### STATED GOAL 1
Answer these questions from the post on Stravinsky and figured bass:
(a) What does the reply name as the basis of Pergolesi's training?
(b) What is a 6/4/2 almost always followed by?
(c) Which Stravinsky work is the subject of the MA thesis described in the quoted message?
### STATED GOAL 2
Extract word for word the passage of the post on Stravinsky and figured bass starting at "Try figured bass." and ending at "rules for himself.".

[Smt-talk] Stravinsky, sonorities, and nomenclature

Richard Porterfield porterfr at hotmail.com
Tue Feb 17 11:00:35 PST 2009


Try figured bass. This (not Rameau's chord roots!) would be the basis of Pergolesi's training, and something Stravinsky would certainly have had to consider on some level or another. In figured bass also some sonorities "cannot be explained by identifying them as some sort of triad." Figured-bass progressions, especially those that describe dissonances, are somewhat predictive: 6/4/2 is almost always followed by a 6/3 over the tone a step below, for example. Look at the progression of intervals (mod 7) over the bass; perhaps you will find Stravinsky made similar rules for himself. 

Good luck,


Richard Porterfield

Instructor, Mannes College

Ph.D. candidate in Music Theory, CUNY GC

porterfr at hotmail.com
> Date: Mon, 16 Feb 2009 14:12:29 -0500
> From: rebecca.hyams at gmail.com
> To: Smt-talk at societymusictheory.org
> Subject: [Smt-talk] Stravinsky, sonorities, and nomenclature
> Currently, I'm in the process of working on my MA thesis, where I'm 
> looking at Stravinsky's alteration of his sources in Pulcinella. As I'm 
> working, my biggest challenge is dealing with harmonies and what to call 
> them. I wanted to pose my conundrum to the theory community, and though 
> I realize that no single solution is perfect, I want to see what other 
> ideas are out there (or if perhaps there's a way to reconcile a method 
> I'm already familiar with with the realities of the music).

### GIVEN DATA
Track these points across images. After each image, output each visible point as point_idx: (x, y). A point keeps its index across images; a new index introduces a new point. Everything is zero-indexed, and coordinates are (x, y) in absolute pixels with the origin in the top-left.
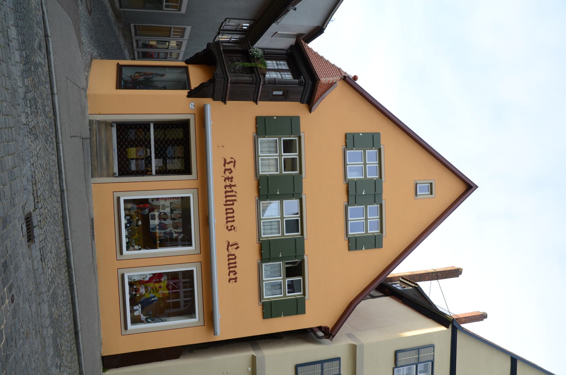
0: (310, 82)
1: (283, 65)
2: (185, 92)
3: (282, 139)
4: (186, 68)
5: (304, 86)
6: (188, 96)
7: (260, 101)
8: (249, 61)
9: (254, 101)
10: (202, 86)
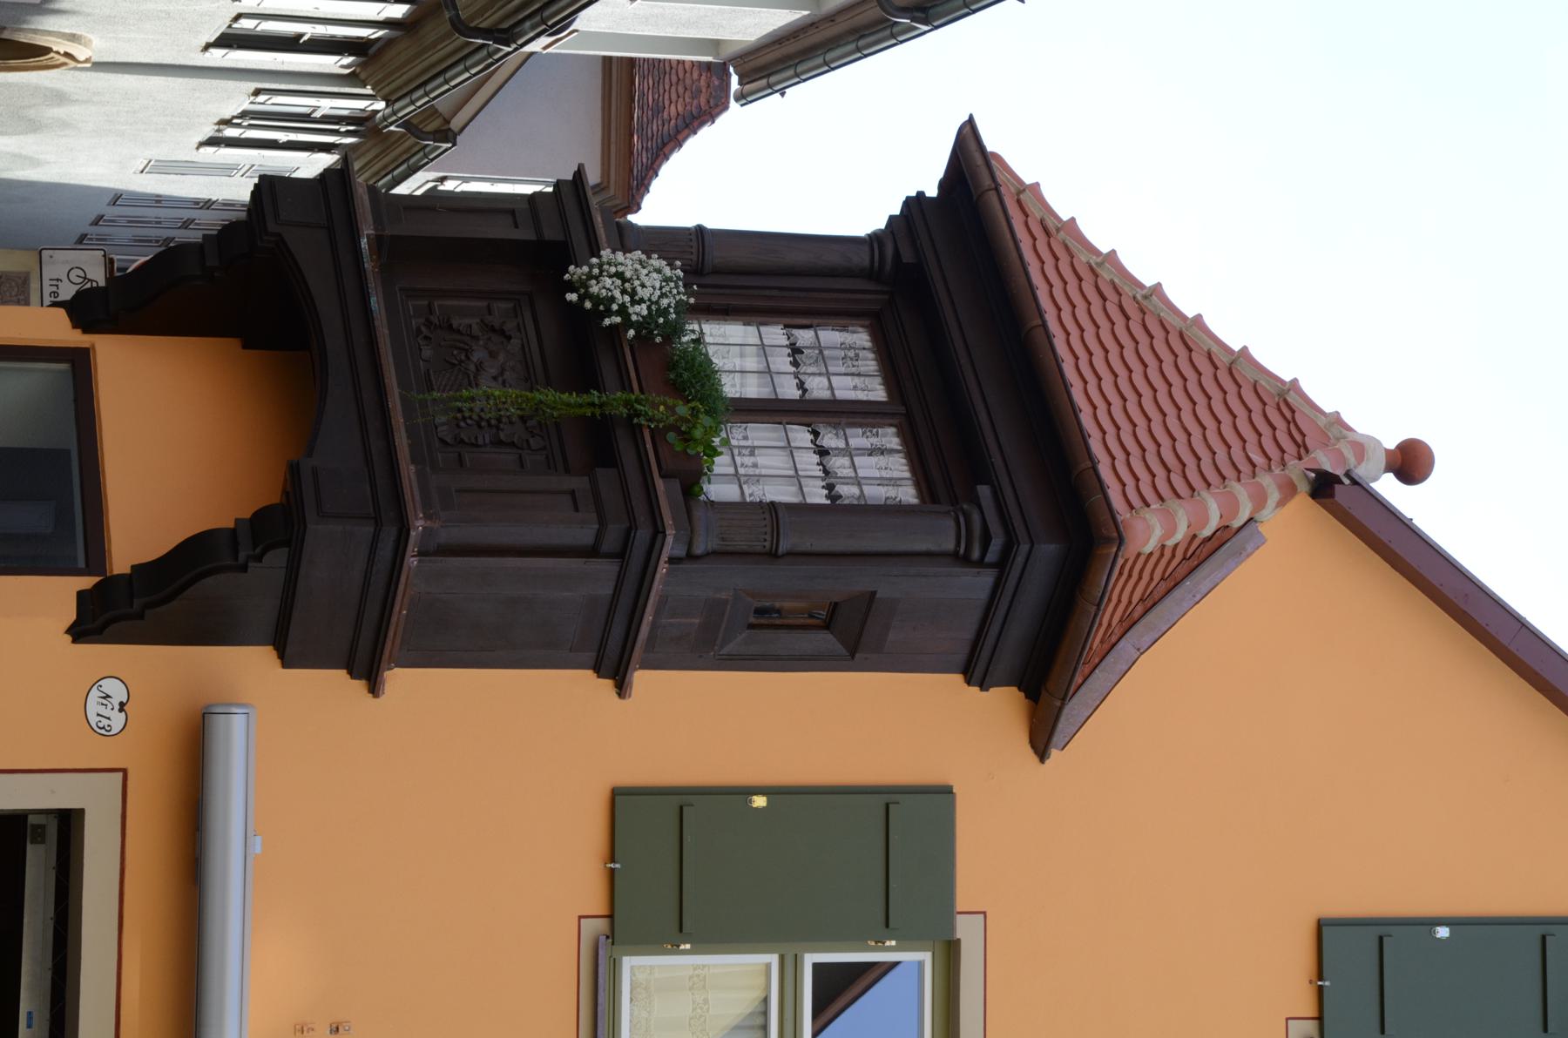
0: (1048, 551)
1: (847, 364)
2: (59, 595)
3: (810, 959)
4: (80, 361)
5: (1002, 565)
6: (81, 632)
7: (646, 665)
8: (585, 379)
9: (599, 670)
10: (193, 559)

### EXERCISE RESULT 1
(a) Figured bass, not Rameau's chord roots.
(b) A 6/3 over the tone a step below.
(c) Pulcinella.

### EXERCISE RESULT 2
Try figured bass. This (not Rameau's chord roots!) would be the basis of Pergolesi's training, and something Stravinsky would certainly have had to consider on some level or another. In figured bass also some sonorities "cannot be explained by identifying them as some sort of triad." Figured-bass progressions, especially those that describe dissonances, are somewhat predictive: 6/4/2 is almost always followed by a 6/3 over the tone a step below, for example. Look at the progression of intervals (mod 7) over the bass; perhaps you will find Stravinsky made similar rules for himself.